Innovations in the field of preservation
To extend the life of fluid-preserved collections and make their important data more accessible, scientific institutions are finding innovative ways of digitizing and sharing specimen data. Museums produce high resolution images of fluid-preserved specimens using squeeze boxes. These tools allow the specimen to remain submerged in ethanol when photographed to avoid physical damage. Scientists share specimen information through online databases, which may be used by researchers all around the world. Other innovative practices include using X-rays and CT scanning to create highly detailed 3D models of fluid-preserved specimens.

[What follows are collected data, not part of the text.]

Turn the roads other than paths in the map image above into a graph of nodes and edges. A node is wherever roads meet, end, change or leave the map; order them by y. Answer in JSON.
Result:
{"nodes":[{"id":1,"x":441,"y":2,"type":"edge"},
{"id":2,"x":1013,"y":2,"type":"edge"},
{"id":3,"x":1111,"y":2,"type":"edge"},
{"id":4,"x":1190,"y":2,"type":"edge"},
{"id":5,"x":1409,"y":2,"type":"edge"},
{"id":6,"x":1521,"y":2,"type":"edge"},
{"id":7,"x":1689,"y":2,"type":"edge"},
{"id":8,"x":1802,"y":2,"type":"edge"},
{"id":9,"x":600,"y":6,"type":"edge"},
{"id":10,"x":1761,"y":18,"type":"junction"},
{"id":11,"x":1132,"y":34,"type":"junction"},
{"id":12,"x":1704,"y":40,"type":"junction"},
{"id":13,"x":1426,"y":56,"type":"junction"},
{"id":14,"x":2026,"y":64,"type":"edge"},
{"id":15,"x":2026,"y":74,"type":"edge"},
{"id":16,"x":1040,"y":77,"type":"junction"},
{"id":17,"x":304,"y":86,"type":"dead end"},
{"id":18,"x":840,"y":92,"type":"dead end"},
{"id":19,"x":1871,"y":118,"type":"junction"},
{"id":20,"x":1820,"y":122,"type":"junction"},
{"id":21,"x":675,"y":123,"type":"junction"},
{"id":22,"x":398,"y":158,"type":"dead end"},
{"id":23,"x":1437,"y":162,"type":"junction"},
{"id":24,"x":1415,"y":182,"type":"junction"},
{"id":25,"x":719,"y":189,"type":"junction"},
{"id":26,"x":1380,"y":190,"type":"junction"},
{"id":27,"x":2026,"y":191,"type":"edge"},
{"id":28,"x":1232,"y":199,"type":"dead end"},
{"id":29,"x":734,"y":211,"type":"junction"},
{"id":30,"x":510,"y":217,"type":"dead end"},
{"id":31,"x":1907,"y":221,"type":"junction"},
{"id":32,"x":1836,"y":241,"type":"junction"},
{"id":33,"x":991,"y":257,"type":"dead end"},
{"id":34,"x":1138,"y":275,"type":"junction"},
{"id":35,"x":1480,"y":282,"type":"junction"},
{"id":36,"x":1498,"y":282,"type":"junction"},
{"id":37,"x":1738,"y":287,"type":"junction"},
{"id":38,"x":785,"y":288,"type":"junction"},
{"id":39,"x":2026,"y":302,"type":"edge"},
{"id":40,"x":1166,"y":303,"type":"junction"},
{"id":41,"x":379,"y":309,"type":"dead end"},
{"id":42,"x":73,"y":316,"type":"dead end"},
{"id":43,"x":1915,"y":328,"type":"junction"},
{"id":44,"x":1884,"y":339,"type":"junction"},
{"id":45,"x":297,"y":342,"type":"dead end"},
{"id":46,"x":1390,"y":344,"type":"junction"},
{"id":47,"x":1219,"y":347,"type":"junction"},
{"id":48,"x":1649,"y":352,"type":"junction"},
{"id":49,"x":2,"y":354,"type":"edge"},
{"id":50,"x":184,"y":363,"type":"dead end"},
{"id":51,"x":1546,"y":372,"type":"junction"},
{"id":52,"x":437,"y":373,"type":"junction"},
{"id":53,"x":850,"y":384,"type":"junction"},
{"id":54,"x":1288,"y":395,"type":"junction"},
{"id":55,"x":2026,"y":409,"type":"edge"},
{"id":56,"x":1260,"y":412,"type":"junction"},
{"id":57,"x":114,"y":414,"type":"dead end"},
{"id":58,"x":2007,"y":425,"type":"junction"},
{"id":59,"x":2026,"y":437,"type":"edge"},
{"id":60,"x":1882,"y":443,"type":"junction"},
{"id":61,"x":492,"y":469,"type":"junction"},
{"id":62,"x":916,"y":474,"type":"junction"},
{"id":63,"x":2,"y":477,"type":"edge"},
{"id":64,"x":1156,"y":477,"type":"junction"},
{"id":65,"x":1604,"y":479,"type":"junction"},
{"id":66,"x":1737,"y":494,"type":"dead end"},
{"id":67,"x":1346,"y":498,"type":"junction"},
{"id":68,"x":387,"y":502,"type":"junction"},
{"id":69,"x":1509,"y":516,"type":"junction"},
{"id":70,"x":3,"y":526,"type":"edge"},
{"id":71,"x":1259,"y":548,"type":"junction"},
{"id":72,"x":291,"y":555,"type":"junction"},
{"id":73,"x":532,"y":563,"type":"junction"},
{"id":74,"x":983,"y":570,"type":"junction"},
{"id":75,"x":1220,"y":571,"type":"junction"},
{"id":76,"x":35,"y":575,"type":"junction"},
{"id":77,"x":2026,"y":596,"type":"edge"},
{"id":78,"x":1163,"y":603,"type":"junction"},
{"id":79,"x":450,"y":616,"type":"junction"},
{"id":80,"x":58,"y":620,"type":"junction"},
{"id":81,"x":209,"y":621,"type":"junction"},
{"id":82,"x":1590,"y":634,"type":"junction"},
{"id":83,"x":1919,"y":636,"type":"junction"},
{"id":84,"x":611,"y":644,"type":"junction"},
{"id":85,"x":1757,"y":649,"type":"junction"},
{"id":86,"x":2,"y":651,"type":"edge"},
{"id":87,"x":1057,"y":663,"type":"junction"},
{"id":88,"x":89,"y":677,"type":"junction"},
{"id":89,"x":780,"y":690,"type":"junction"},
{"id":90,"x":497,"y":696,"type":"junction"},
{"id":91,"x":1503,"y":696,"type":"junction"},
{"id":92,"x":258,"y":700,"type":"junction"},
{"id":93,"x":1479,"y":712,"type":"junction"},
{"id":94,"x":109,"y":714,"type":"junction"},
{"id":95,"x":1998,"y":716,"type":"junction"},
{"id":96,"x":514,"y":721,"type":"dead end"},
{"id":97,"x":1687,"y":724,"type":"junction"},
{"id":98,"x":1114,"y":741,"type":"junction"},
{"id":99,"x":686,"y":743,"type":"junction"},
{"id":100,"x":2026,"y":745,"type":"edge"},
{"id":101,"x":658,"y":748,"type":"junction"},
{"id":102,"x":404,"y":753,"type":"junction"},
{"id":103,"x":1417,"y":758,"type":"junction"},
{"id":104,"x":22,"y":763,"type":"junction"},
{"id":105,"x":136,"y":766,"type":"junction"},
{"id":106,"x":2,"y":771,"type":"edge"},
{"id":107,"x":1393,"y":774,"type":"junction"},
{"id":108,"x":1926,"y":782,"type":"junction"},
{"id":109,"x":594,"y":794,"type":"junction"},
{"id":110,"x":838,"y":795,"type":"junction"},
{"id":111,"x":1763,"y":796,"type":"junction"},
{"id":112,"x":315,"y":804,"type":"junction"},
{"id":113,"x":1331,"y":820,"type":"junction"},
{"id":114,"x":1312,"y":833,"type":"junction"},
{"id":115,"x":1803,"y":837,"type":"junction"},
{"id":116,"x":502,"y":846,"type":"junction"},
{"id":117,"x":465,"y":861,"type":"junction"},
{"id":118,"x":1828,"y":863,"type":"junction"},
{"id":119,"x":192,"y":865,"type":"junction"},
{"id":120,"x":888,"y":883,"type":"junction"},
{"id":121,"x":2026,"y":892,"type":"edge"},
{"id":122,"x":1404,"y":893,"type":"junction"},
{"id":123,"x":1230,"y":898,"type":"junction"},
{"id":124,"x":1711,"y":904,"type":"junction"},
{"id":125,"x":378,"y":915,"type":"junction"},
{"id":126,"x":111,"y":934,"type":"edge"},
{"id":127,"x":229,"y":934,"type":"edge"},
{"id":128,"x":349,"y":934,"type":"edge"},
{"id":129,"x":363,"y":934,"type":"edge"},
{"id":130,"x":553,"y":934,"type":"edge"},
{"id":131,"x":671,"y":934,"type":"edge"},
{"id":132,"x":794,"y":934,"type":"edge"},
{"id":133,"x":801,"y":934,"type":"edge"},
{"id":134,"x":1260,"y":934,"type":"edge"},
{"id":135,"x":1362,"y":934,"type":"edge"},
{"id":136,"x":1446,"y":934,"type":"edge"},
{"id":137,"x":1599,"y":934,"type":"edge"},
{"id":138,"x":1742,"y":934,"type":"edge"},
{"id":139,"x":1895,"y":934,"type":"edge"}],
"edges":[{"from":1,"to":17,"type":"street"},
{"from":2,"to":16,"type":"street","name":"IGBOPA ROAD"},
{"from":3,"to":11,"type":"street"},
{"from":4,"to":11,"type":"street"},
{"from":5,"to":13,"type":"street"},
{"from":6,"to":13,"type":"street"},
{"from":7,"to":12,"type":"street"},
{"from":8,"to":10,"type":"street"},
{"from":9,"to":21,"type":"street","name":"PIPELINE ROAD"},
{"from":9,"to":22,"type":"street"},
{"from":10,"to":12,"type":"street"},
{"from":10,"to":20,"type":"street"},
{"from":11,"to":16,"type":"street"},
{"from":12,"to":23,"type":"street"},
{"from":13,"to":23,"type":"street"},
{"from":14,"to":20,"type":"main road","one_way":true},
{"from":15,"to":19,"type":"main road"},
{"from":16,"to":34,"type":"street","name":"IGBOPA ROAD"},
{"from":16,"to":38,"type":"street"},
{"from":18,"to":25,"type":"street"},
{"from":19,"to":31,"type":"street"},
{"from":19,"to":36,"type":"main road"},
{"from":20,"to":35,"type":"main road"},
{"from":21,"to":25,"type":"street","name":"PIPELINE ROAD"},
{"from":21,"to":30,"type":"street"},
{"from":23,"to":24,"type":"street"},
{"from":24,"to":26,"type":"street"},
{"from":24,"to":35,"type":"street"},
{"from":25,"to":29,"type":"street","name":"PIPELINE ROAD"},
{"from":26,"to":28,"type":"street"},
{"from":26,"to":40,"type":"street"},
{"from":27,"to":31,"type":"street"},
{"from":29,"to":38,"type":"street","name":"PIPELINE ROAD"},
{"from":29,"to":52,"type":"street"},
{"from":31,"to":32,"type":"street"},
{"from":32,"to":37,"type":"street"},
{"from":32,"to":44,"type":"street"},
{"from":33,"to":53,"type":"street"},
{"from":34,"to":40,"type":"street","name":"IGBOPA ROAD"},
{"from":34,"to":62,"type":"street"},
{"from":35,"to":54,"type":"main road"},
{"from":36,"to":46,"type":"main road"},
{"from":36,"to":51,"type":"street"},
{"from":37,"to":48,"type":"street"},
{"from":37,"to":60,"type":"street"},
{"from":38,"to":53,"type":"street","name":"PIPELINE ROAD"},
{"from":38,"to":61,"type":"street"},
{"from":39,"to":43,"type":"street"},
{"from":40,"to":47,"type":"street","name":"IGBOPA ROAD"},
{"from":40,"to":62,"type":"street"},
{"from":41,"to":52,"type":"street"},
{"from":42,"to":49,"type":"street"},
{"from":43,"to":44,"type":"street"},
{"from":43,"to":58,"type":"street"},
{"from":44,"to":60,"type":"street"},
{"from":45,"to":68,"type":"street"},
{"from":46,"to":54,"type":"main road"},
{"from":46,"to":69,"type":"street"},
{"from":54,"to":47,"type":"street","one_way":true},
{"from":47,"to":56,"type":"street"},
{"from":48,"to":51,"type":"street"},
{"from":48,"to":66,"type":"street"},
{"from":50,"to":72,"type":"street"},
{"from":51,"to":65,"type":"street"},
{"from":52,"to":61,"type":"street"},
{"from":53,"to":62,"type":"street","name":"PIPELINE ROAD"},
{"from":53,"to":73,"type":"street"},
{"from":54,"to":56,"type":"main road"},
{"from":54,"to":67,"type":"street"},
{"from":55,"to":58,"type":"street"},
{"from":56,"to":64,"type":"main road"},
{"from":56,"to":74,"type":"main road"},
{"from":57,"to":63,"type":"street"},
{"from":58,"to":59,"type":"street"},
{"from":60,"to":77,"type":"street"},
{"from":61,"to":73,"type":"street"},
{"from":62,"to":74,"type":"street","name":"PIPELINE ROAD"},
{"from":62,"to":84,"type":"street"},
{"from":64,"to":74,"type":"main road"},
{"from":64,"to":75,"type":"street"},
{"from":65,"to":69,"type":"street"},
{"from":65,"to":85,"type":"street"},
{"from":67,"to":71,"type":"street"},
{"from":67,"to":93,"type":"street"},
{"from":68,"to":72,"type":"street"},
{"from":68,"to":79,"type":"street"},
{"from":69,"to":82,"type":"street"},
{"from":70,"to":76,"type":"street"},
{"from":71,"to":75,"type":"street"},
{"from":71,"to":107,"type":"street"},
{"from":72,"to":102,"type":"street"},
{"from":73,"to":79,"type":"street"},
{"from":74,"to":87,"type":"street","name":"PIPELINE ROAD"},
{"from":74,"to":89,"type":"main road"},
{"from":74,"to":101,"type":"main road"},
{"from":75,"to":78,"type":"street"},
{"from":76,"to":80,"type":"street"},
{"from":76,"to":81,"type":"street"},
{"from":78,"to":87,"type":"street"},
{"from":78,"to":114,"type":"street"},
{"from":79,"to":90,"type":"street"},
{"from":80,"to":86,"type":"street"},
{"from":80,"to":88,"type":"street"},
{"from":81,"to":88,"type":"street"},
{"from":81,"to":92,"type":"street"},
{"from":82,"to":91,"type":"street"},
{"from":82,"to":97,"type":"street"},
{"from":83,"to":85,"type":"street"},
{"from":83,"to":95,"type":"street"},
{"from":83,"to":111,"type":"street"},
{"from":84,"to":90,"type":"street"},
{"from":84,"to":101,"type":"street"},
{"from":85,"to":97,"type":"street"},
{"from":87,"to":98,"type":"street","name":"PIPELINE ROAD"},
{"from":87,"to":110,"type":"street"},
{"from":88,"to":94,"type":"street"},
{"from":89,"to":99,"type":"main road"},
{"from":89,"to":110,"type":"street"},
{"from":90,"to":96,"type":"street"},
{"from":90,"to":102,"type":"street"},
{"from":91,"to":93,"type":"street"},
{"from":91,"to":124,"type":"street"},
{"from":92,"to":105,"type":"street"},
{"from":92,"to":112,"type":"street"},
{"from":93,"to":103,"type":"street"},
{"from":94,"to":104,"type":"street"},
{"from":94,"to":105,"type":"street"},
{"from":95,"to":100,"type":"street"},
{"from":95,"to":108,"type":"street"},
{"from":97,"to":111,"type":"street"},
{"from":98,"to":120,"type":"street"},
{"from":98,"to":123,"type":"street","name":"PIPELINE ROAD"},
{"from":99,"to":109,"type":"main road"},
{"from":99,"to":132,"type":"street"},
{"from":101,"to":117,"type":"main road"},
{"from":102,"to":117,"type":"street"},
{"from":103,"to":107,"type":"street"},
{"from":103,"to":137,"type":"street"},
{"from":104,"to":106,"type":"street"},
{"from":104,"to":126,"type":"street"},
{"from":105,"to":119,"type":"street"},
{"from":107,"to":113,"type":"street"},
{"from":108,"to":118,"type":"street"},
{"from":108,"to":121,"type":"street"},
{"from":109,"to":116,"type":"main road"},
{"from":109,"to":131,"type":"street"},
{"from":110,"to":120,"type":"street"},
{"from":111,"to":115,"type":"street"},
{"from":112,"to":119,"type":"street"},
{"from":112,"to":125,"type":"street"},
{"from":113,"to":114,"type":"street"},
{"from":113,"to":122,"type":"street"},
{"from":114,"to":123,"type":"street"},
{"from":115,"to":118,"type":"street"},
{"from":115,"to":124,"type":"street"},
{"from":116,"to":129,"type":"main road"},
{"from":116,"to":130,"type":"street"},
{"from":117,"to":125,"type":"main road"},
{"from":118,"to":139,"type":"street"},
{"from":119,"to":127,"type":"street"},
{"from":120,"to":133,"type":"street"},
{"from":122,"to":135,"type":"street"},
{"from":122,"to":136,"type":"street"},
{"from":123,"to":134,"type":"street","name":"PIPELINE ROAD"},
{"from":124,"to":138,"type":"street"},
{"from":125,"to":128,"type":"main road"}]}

Other preservation methods
Reptiles and amphibians can be preserved in other ways. Preparing and preserving the specimen’s skeleton allows examination of the bones of the animal. A turtle’s shell is part of its skeleton — examining the inside of the shell shows how the vertebrae and ribs actually make up the framework of the animal’s shell.
To show what an animal looked like in life with a specimen, a mounted, life-like specimen must be created. Reptiles such as snakes, turtles, and alligators, can be taxidermied. To create a mounted specimen, the taxidermist needs to understand the skeletal and muscular system of the specific type of animal, be able to reconstruct the inner framework of the mount, and also be familiar with the behavior of the type of animal they are working with in order to create a life-like specimen. Taxidermists usually develop a specialty in one group of animals; the more they learn about mammal, bird, or reptile bodies and behaviors, the more effective they are at creating a mounted specimen of that group.
Freeze-drying is another process of preparation that is sometimes used. Freeze-drying removes water from the specimen in a low pressure environment, preventing tissue and skin from shrinking. This preparation method also allows for preservation of the entire animal, however it takes a long time and is most effective with a freeze-drying freezer.